_EXERCISE DESCRIPTION_.
Rewrite part of the listing below, replacing "scientific name" with "binomial name" and changing nothing else. Start at the line containing "common name: Brown booby", stop after the line containing "common name: Black noddy", and leave out the pictures.

_DATASET EXTRACT_.
•••
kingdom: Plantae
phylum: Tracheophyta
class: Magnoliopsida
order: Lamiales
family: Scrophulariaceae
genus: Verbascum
•••
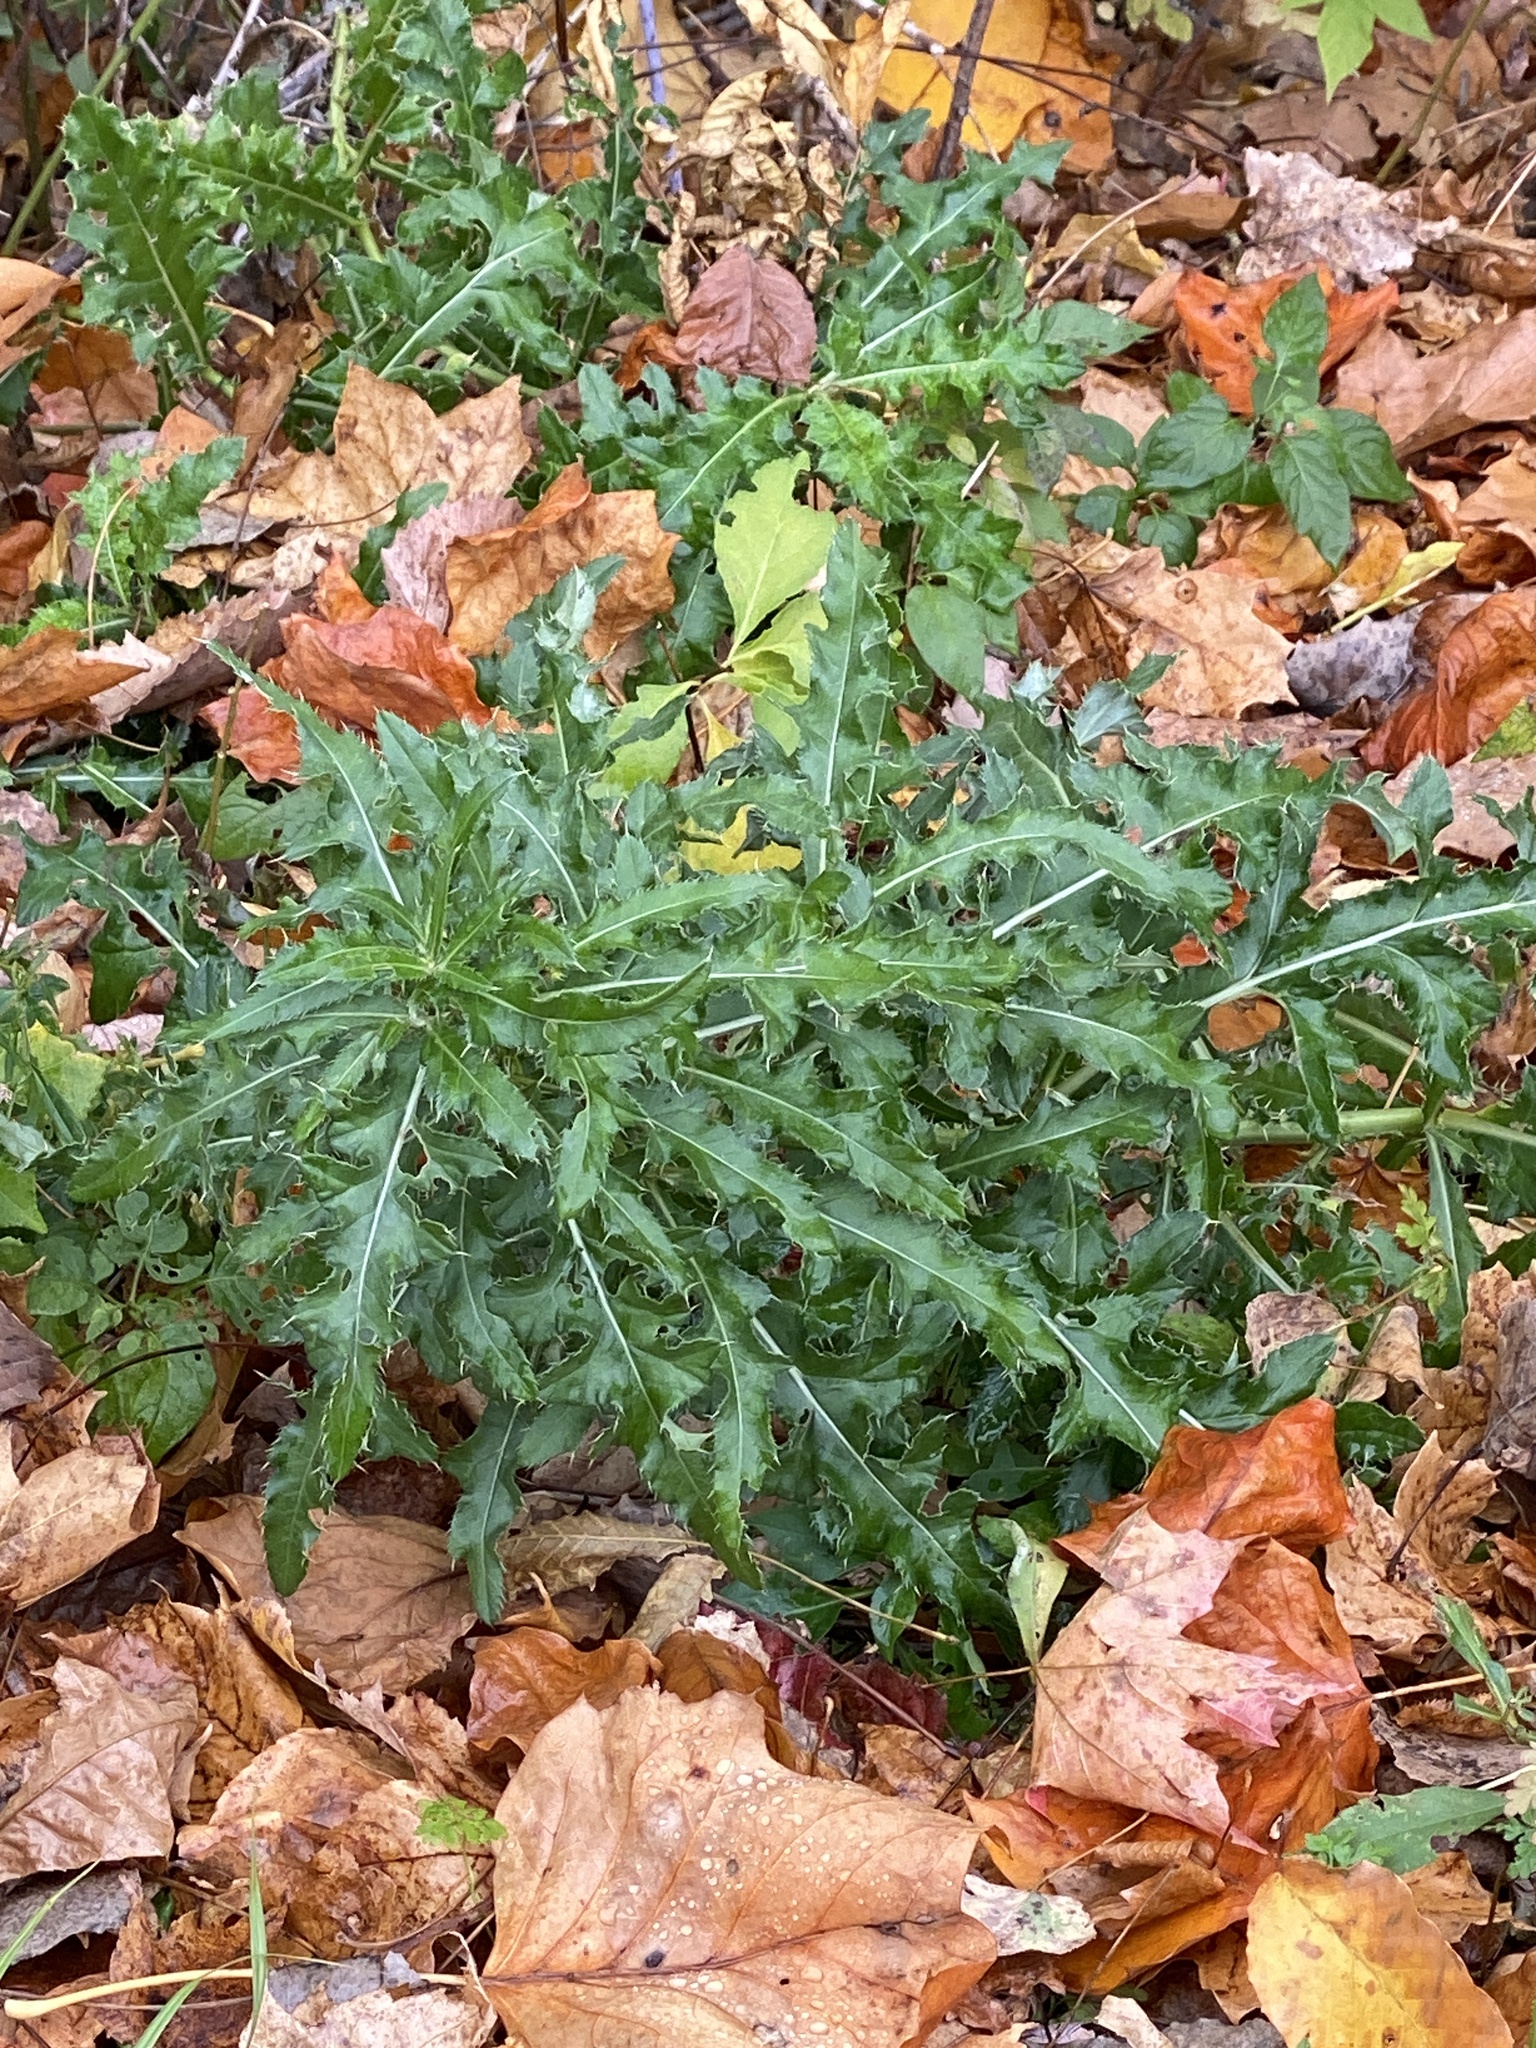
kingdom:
•••
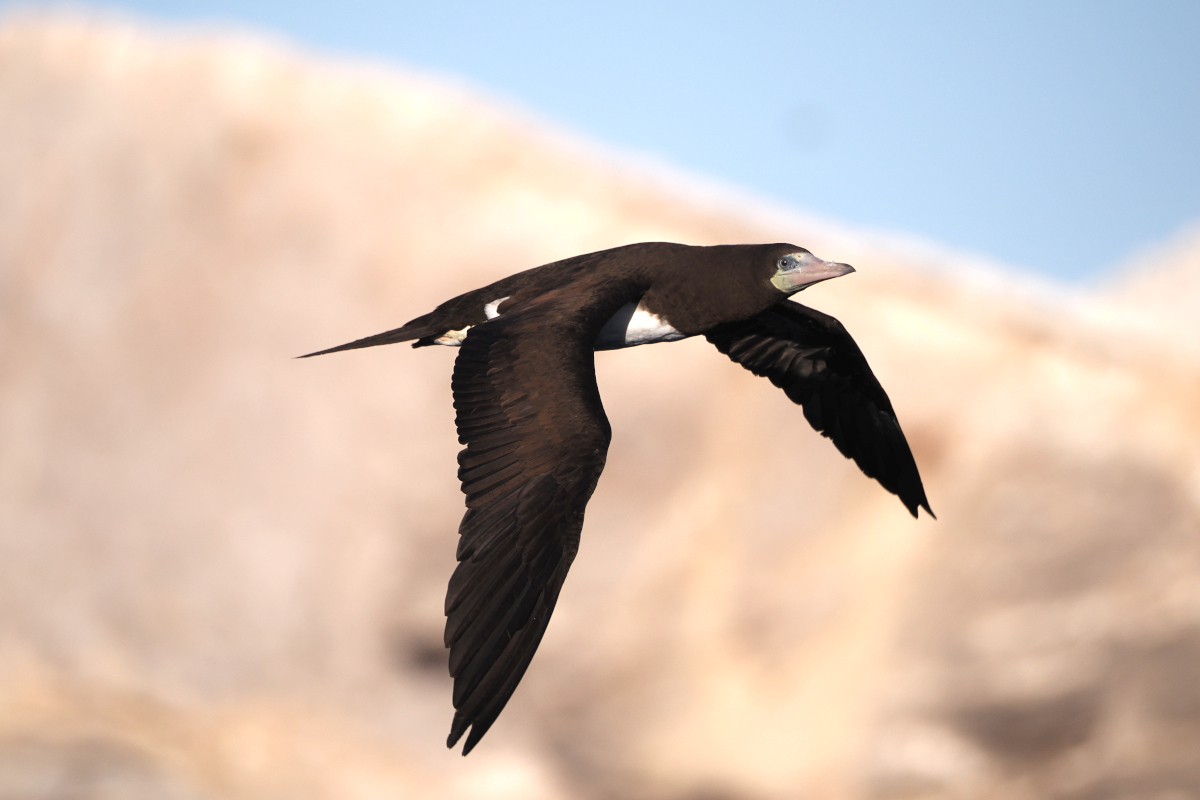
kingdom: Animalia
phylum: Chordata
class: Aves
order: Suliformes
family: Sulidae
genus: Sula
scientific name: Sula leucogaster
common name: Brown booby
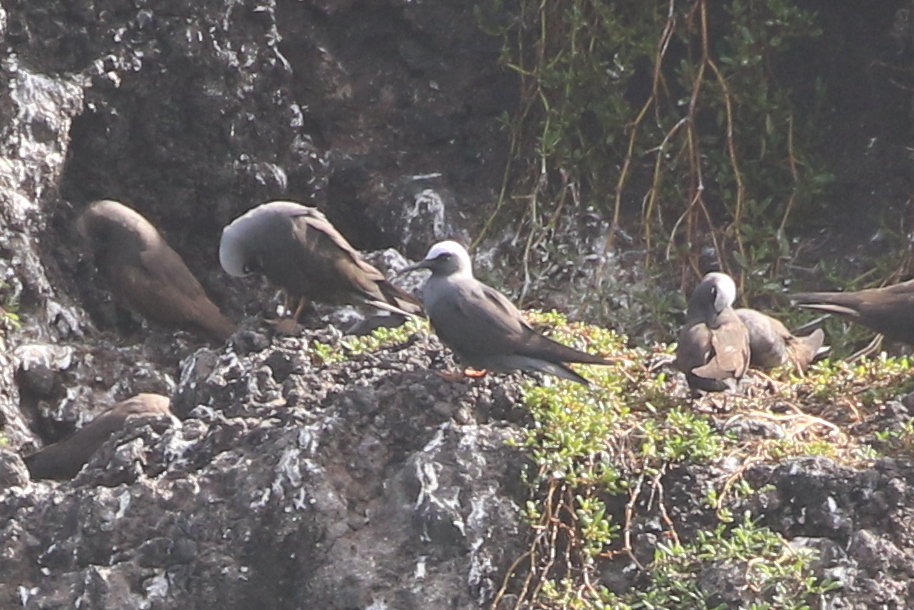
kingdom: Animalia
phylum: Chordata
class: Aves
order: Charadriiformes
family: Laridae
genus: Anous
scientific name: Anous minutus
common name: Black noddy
•••
_RESULT FOR THIS TASK_.
common name: Brown booby
kingdom: Animalia
phylum: Chordata
class: Aves
order: Charadriiformes
family: Laridae
genus: Anous
binomial name: Anous minutus
common name: Black noddy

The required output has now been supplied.